• [REQUIRED WORK]
Each line below should be restated exactly, with nothing dropped.

Saved data entries:
____________________

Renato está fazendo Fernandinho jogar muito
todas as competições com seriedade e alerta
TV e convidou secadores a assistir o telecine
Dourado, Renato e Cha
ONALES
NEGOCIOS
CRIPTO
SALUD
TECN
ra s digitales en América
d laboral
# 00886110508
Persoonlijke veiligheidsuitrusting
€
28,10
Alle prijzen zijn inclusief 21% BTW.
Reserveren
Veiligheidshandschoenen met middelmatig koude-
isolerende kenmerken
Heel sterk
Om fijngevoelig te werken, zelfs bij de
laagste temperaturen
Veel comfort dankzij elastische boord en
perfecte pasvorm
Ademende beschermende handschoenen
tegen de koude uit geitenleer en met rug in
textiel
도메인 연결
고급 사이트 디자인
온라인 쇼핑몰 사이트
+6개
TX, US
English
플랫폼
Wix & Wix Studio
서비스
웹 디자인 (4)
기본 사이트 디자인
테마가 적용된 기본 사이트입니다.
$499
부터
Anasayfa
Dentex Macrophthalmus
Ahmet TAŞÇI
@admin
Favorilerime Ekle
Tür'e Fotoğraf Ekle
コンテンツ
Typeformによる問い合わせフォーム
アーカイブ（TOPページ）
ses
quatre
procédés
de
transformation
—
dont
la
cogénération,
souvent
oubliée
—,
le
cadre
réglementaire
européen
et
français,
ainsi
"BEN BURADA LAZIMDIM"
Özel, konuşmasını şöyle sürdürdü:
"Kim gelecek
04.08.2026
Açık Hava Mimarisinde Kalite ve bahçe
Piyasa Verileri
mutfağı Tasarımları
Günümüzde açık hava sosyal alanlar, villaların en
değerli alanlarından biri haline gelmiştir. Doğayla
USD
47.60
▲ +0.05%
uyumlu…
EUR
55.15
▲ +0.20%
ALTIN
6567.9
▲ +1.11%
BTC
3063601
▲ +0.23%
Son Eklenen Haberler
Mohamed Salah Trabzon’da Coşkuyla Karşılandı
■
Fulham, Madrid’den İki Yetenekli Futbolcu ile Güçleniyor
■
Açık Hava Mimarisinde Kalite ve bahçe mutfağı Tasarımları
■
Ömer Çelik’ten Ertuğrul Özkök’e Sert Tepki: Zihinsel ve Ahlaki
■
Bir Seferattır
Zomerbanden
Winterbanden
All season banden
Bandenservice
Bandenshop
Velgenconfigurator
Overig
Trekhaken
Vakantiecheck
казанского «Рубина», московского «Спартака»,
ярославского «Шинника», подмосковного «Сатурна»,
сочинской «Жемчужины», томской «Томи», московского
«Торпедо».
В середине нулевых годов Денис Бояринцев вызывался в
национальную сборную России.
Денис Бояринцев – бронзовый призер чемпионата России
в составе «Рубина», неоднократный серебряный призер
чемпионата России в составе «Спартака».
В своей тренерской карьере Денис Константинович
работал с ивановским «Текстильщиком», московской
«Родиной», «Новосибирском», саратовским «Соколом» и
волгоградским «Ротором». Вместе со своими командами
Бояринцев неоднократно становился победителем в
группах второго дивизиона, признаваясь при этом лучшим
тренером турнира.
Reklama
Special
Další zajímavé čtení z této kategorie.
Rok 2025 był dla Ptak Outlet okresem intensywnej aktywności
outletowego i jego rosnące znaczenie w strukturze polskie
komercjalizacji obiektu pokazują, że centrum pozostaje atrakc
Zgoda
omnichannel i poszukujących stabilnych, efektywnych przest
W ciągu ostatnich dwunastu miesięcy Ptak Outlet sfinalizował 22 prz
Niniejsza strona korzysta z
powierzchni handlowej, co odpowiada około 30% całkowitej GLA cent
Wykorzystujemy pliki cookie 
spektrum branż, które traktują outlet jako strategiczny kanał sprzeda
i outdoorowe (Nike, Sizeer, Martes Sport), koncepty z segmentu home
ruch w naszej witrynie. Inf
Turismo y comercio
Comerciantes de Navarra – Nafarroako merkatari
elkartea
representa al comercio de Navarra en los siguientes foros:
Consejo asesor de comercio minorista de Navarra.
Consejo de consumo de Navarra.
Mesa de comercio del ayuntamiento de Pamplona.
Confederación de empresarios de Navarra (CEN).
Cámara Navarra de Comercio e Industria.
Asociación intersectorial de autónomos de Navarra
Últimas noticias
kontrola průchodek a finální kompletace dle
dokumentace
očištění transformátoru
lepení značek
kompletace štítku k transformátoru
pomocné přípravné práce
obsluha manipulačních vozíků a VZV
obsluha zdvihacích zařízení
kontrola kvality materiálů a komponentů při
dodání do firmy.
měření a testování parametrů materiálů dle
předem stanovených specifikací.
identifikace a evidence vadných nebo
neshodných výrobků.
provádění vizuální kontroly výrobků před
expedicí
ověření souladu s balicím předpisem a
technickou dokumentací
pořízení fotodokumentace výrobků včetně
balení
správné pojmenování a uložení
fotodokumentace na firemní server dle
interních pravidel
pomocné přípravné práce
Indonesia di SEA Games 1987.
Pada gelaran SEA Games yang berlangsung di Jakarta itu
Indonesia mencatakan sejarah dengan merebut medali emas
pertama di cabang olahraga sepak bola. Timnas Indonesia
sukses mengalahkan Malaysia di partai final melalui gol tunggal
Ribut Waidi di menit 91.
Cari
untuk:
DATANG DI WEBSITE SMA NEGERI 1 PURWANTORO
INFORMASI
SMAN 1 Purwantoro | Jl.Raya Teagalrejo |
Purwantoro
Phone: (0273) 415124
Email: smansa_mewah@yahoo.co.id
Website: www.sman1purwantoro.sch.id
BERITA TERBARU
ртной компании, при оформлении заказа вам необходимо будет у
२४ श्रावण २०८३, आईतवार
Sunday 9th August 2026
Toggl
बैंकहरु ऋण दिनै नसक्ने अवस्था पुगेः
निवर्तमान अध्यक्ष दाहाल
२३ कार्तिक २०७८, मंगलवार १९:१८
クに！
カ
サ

____________________

• [ANSWER BOX]
Renato está fazendo Fernandinho jogar muito
todas as competições com seriedade e alerta
TV e convidou secadores a assistir o telecine
Dourado, Renato e Cha
ONALES
NEGOCIOS
CRIPTO
SALUD
TECN
ra s digitales en América
d laboral
# 00886110508
Persoonlijke veiligheidsuitrusting
€
28,10
Alle prijzen zijn inclusief 21% BTW.
Reserveren
Veiligheidshandschoenen met middelmatig koude-
isolerende kenmerken
Heel sterk
Om fijngevoelig te werken, zelfs bij de
laagste temperaturen
Veel comfort dankzij elastische boord en
perfecte pasvorm
Ademende beschermende handschoenen
tegen de koude uit geitenleer en met rug in
textiel
도메인 연결
고급 사이트 디자인
온라인 쇼핑몰 사이트
+6개
TX, US
English
플랫폼
Wix & Wix Studio
서비스
웹 디자인 (4)
기본 사이트 디자인
테마가 적용된 기본 사이트입니다.
$499
부터
Anasayfa
Dentex Macrophthalmus
Ahmet TAŞÇI
@admin
Favorilerime Ekle
Tür'e Fotoğraf Ekle
コンテンツ
Typeformによる問い合わせフォーム
アーカイブ（TOPページ）
ses
quatre
procédés
de
transformation
—
dont
la
cogénération,
souvent
oubliée
—,
le
cadre
réglementaire
européen
et
français,
ainsi
"BEN BURADA LAZIMDIM"
Özel, konuşmasını şöyle sürdürdü:
"Kim gelecek
04.08.2026
Açık Hava Mimarisinde Kalite ve bahçe
Piyasa Verileri
mutfağı Tasarımları
Günümüzde açık hava sosyal alanlar, villaların en
değerli alanlarından biri haline gelmiştir. Doğayla
USD
47.60
▲ +0.05%
uyumlu…
EUR
55.15
▲ +0.20%
ALTIN
6567.9
▲ +1.11%
BTC
3063601
▲ +0.23%
Son Eklenen Haberler
Mohamed Salah Trabzon’da Coşkuyla Karşılandı
■
Fulham, Madrid’den İki Yetenekli Futbolcu ile Güçleniyor
■
Açık Hava Mimarisinde Kalite ve bahçe mutfağı Tasarımları
■
Ömer Çelik’ten Ertuğrul Özkök’e Sert Tepki: Zihinsel ve Ahlaki
■
Bir Seferattır
Zomerbanden
Winterbanden
All season banden
Bandenservice
Bandenshop
Velgenconfigurator
Overig
Trekhaken
Vakantiecheck
казанского «Рубина», московского «Спартака»,
ярославского «Шинника», подмосковного «Сатурна»,
сочинской «Жемчужины», томской «Томи», московского
«Торпедо».
В середине нулевых годов Денис Бояринцев вызывался в
национальную сборную России.
Денис Бояринцев – бронзовый призер чемпионата России
в составе «Рубина», неоднократный серебряный призер
чемпионата России в составе «Спартака».
В своей тренерской карьере Денис Константинович
работал с ивановским «Текстильщиком», московской
«Родиной», «Новосибирском», саратовским «Соколом» и
волгоградским «Ротором». Вместе со своими командами
Бояринцев неоднократно становился победителем в
группах второго дивизиона, признаваясь при этом лучшим
тренером турнира.
Reklama
Special
Další zajímavé čtení z této kategorie.
Rok 2025 był dla Ptak Outlet okresem intensywnej aktywności
outletowego i jego rosnące znaczenie w strukturze polskie
komercjalizacji obiektu pokazują, że centrum pozostaje atrakc
Zgoda
omnichannel i poszukujących stabilnych, efektywnych przest
W ciągu ostatnich dwunastu miesięcy Ptak Outlet sfinalizował 22 prz
Niniejsza strona korzysta z
powierzchni handlowej, co odpowiada około 30% całkowitej GLA cent
Wykorzystujemy pliki cookie 
spektrum branż, które traktują outlet jako strategiczny kanał sprzeda
i outdoorowe (Nike, Sizeer, Martes Sport), koncepty z segmentu home
ruch w naszej witrynie. Inf
Turismo y comercio
Comerciantes de Navarra – Nafarroako merkatari
elkartea
representa al comercio de Navarra en los siguientes foros:
Consejo asesor de comercio minorista de Navarra.
Consejo de consumo de Navarra.
Mesa de comercio del ayuntamiento de Pamplona.
Confederación de empresarios de Navarra (CEN).
Cámara Navarra de Comercio e Industria.
Asociación intersectorial de autónomos de Navarra
Últimas noticias
kontrola průchodek a finální kompletace dle
dokumentace
očištění transformátoru
lepení značek
kompletace štítku k transformátoru
pomocné přípravné práce
obsluha manipulačních vozíků a VZV
obsluha zdvihacích zařízení
kontrola kvality materiálů a komponentů při
dodání do firmy.
měření a testování parametrů materiálů dle
předem stanovených specifikací.
identifikace a evidence vadných nebo
neshodných výrobků.
provádění vizuální kontroly výrobků před
expedicí
ověření souladu s balicím předpisem a
technickou dokumentací
pořízení fotodokumentace výrobků včetně
balení
správné pojmenování a uložení
fotodokumentace na firemní server dle
interních pravidel
pomocné přípravné práce
Indonesia di SEA Games 1987.
Pada gelaran SEA Games yang berlangsung di Jakarta itu
Indonesia mencatakan sejarah dengan merebut medali emas
pertama di cabang olahraga sepak bola. Timnas Indonesia
sukses mengalahkan Malaysia di partai final melalui gol tunggal
Ribut Waidi di menit 91.
Cari
untuk:
DATANG DI WEBSITE SMA NEGERI 1 PURWANTORO
INFORMASI
SMAN 1 Purwantoro | Jl.Raya Teagalrejo |
Purwantoro
Phone: (0273) 415124
Email: smansa_mewah@yahoo.co.id
Website: www.sman1purwantoro.sch.id
BERITA TERBARU
ртной компании, при оформлении заказа вам необходимо будет у
२४ श्रावण २०८३, आईतवार
Sunday 9th August 2026
Toggl
बैंकहरु ऋण दिनै नसक्ने अवस्था पुगेः
निवर्तमान अध्यक्ष दाहाल
२३ कार्तिक २०७८, मंगलवार १९:१८
クに！
カ
サ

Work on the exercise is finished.